How to read it: only in comparison with the competitors in the same report — their shares are computed over the same answers. If your share is below ~15%, a typical AI answer offers the user competitors without you.
Note: brand shares do not add up to 100% — a single answer can mention several brands at once.
Mentions
How many times the brand is named in total across all answers; one answer can mention a brand more than once. Presence answers "in how many answers you appear"; mentions answer "how much you are talked about".
Sentiment
Each mention of your brand is rated positive, neutral, or negative. The percentages are shares of all brand mentions (not of all answers).
How to read it: compare with the competitor average in the same report. A negative share above ~30% is worth investigating: AI retells what it reads, so look for the origin of the negativity in the Sources section and in the answer examples.
Brand role
Not just whether the brand is mentioned, but how: the AI recommends it, compares it to others, merely lists it, or warns against it.
How to read it: roles are not equal — the goal of visibility work is to move mentions from "listed" to "recommended". The "warns against" role matters even at a small share: open the actual answers and see what the AI warns about.
Where you are not found (gap analysis)
Questions to the AI are grouped by user intent: "what to choose", "what can replace a specific brand", "where to buy", and so on.
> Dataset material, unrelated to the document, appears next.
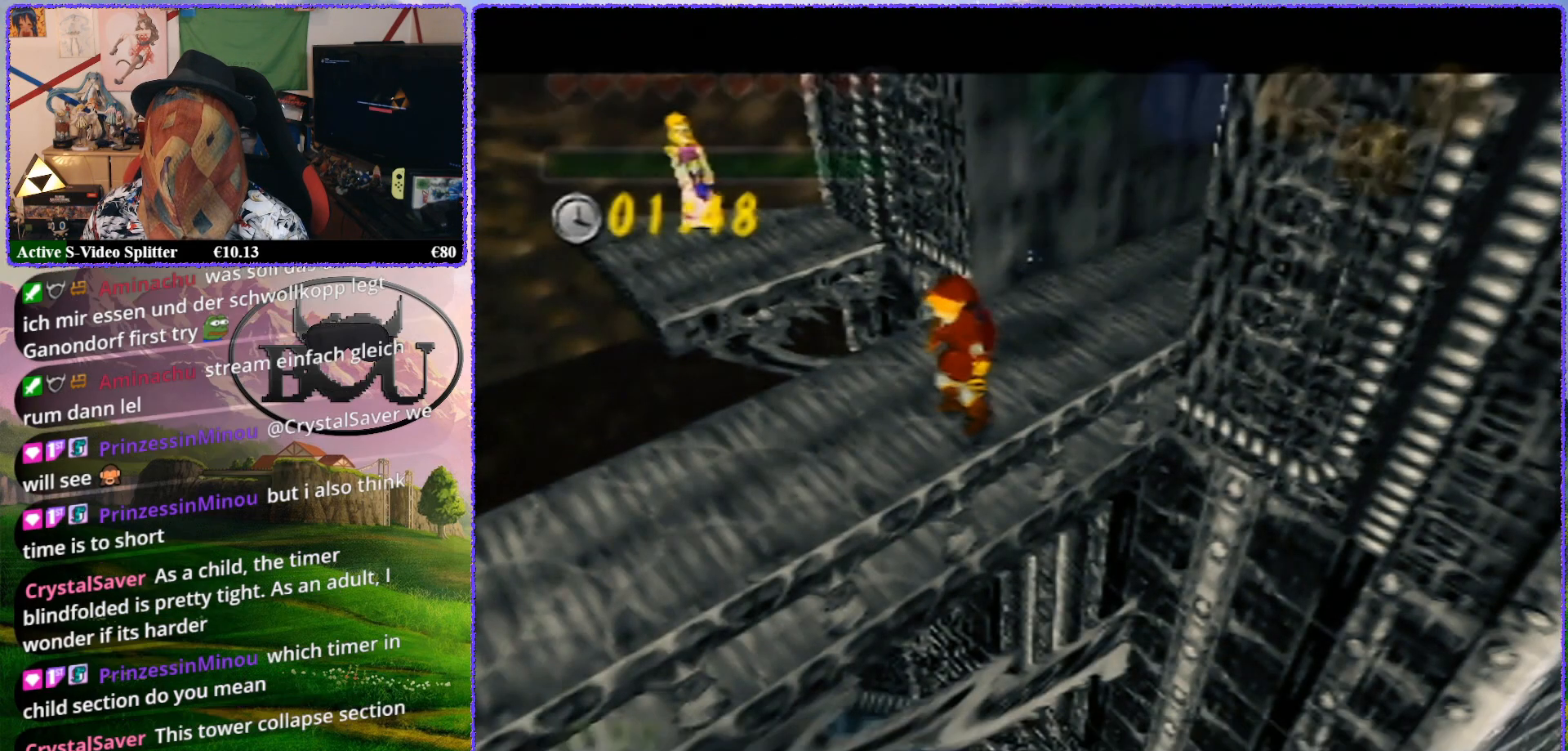
{"buttons": ["Z"], "left_stick": "center", "events": [[183, "Z", "down"]]}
For each group the report shows the share of answers where you are present.
How to read it: look for the skew. Strong groups are where the AI already knows you; weak ones are the stages of the customer journey where you do not exist for the AI. A weak group with a large number of answers is the most concrete growth point in the report.
Competitors
Brands ordered by the number of answers that mention them. The list is not limited to the competitors you specified: if the AI regularly names a brand missing from your list, it appears in the table as discovered — that is a finding too.
Sources
The sites the AI cited while answering questions on your topic. These platforms shape what the AI knows and says about your category.
How to read it: this is a map of the platforms where your content influences AI answers. If the top of the list is dominated by platforms that say nothing about you, that is a concrete direction to work on.
Data quality
Service-level reliability indicators: how many answers were collected out of the planned amount (coverage), how many of them were parsed, how confidently mentions were extracted (confidence), and how stable the result is across question series (volatility).
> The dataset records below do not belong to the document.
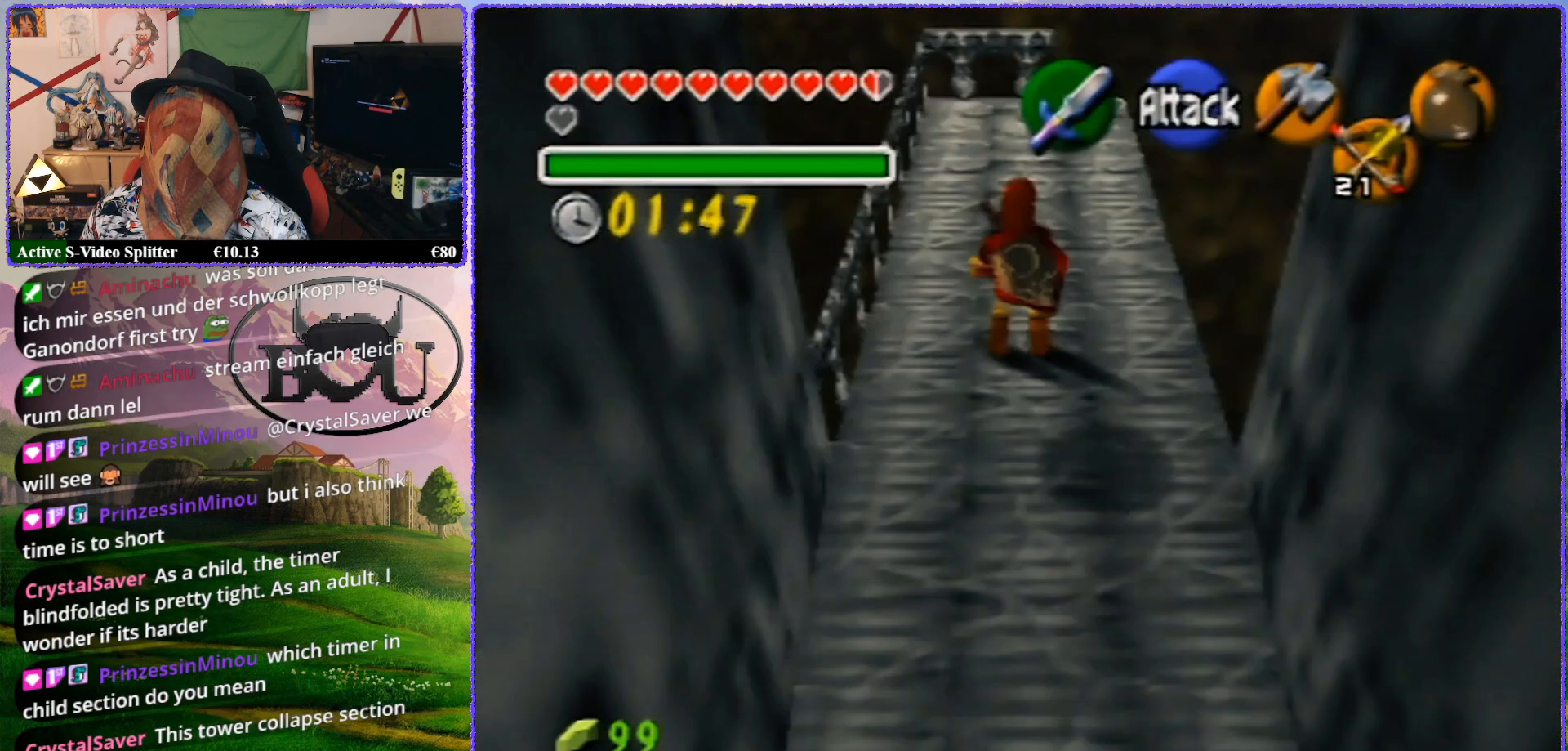
{"buttons": ["Z"], "left_stick": "center", "events": [[150, "Z", "up"], [383, "Z", "down"]]}
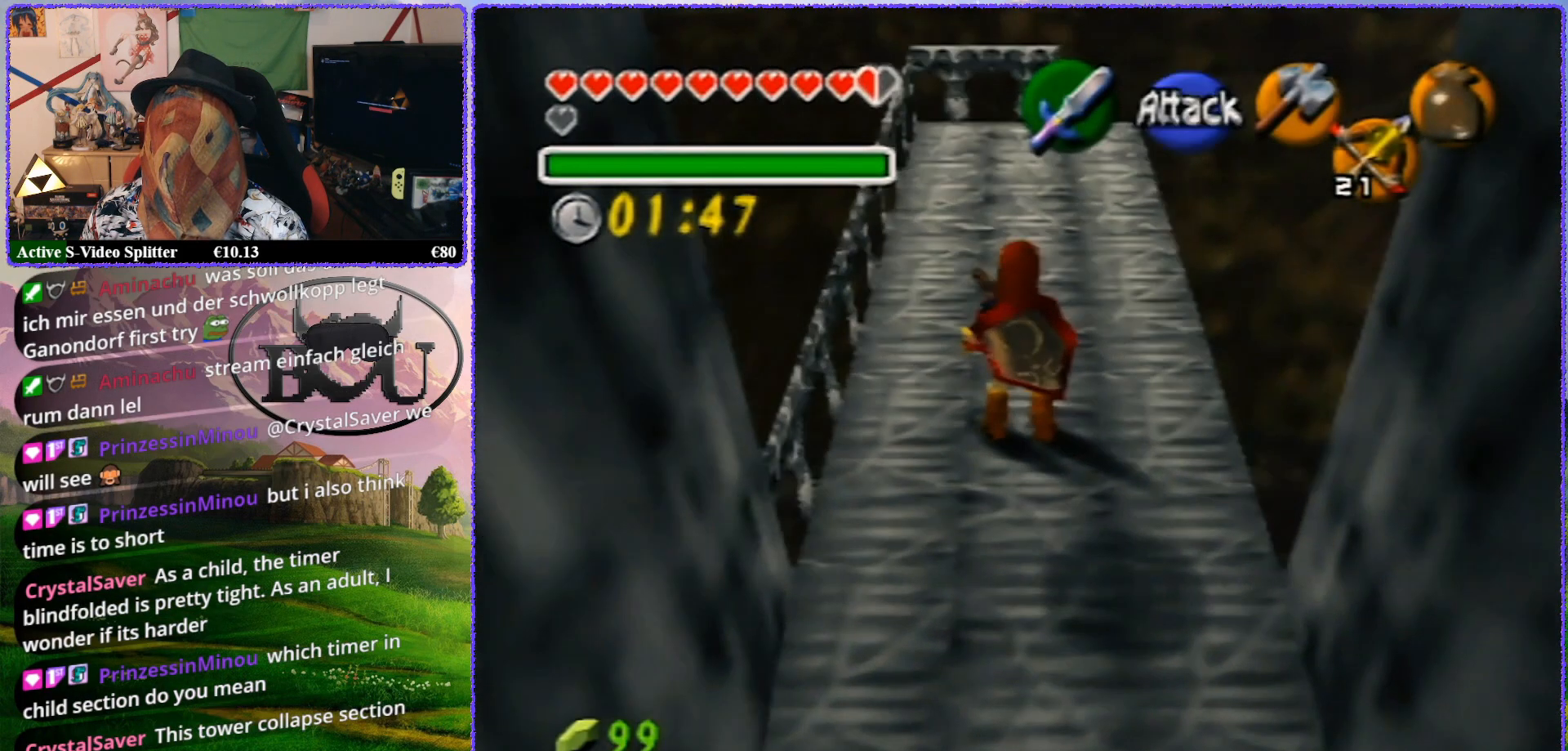
{"buttons": ["Z"], "left_stick": "up", "events": [[350, "left_stick", "up"]]}
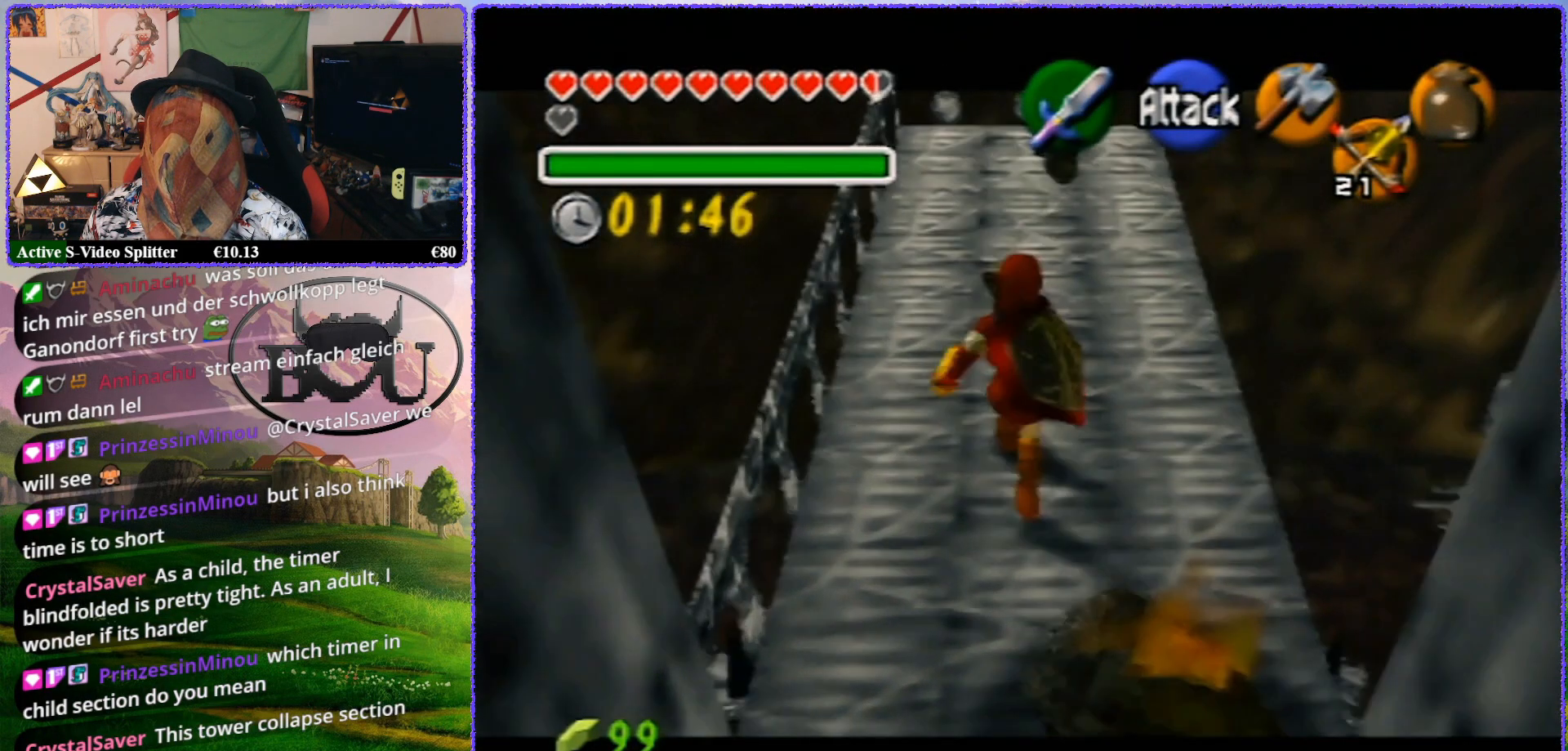
{"buttons": ["Z"], "left_stick": "center", "events": [[217, "left_stick", "center"]]}
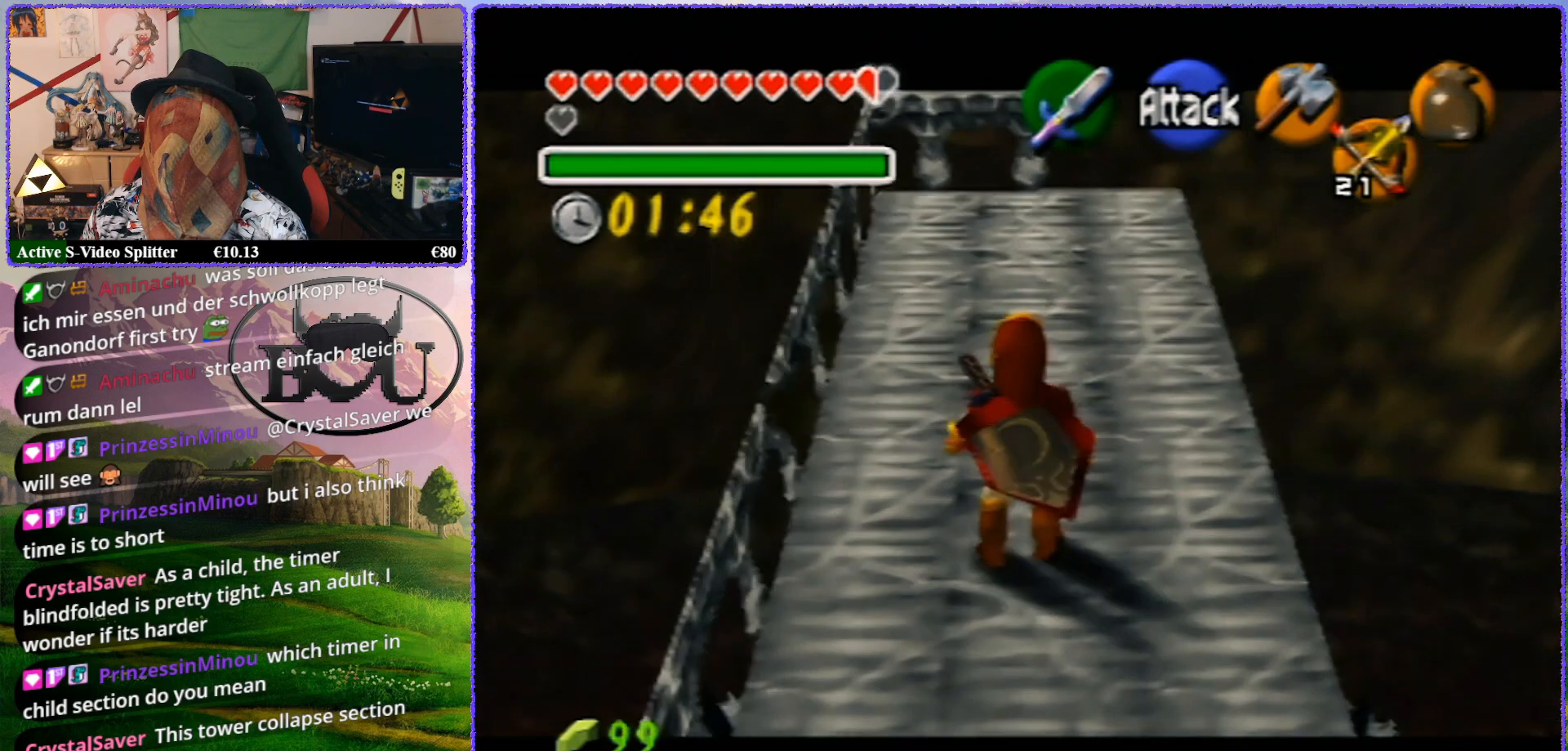
{"buttons": ["R1"], "left_stick": "right", "events": [[67, "R1", "down"], [67, "Z", "up"], [333, "left_stick", "right"]]}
How to read it: if coverage and parsing are above ~90% and volatility is low, the headline numbers can be trusted. With high volatility, treat the percentages as a range: the next run may produce a noticeably different value.
How to interpret warnings
Warnings are analytical signals, not just technical errors.
Common cases:
- No/low samples: widen sources or simplify base intent.
- Target not detected: verify brand spelling, locale, and prompt framing.
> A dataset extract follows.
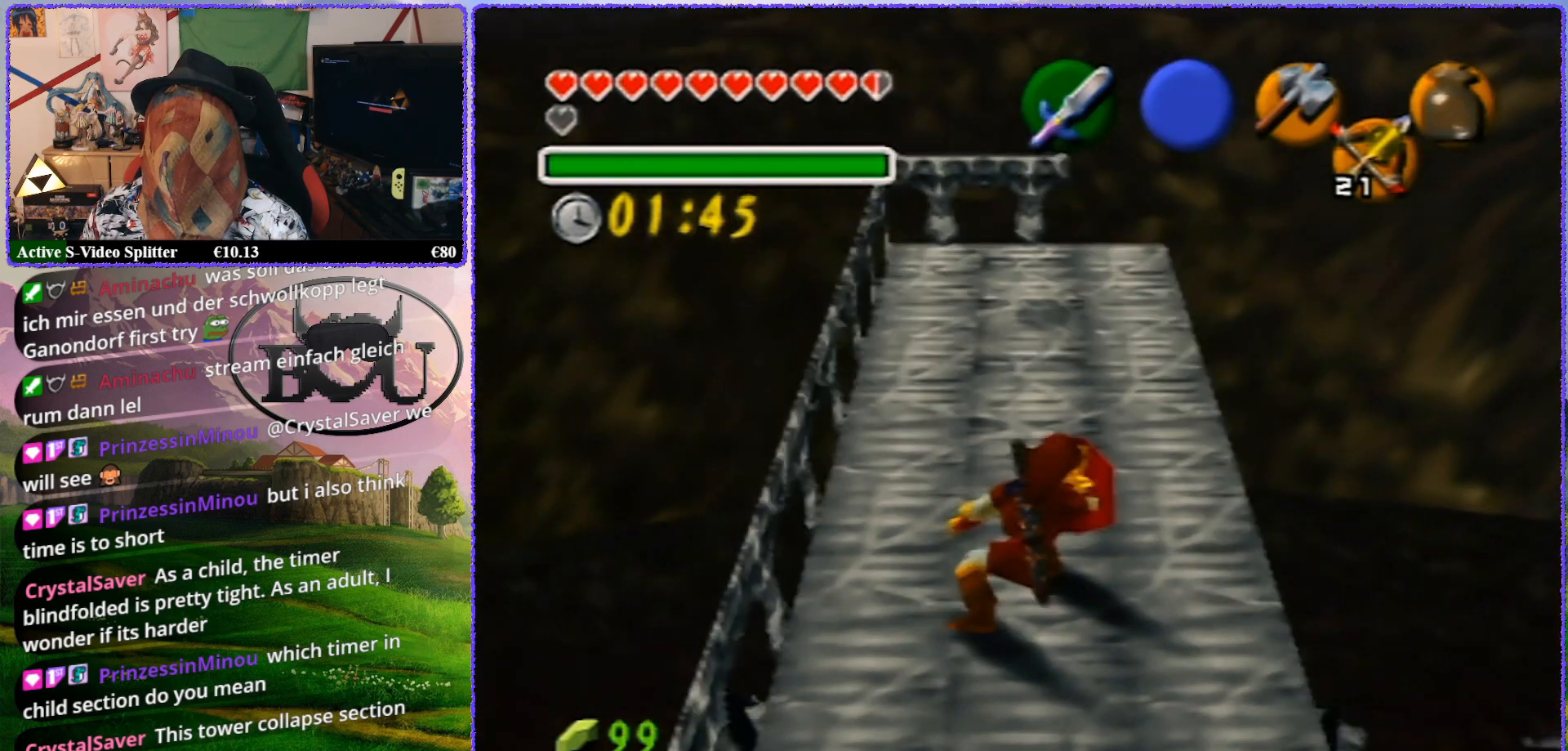
{"buttons": ["Z"], "left_stick": "center", "events": [[100, "R1", "up"], [183, "R1", "down"], [400, "Z", "down"], [433, "R1", "up"], [433, "left_stick", "center"]]}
- Low confidence: rerun with Balanced or Deep, then compare.
- New competitors found: include them explicitly in next run.
Recommended workflow
- Run baseline on priority locales.
- Implement content/reputation updates.
- Rerun with comparable settings.
- Compare presence, sample-based SoV, sentiment, and source mix.
- Update content plan, FAQ, comparisons, and PR priorities.
Important limitations
- Results are probabilistic, not deterministic ranks.
- One run is directional; trend over multiple runs is more reliable.
- Different AI sources can produce different market pictures.
Export and sharing
When a run is completed, export from run detail:
- PDF — formatted report for client updates and internal reviews.
- XLSX — full per-answer data: every sampled answer (complete text) plus a dedicated Sources sheet with the cited URLs.
- CSV — the same answers and sources as a single flat table.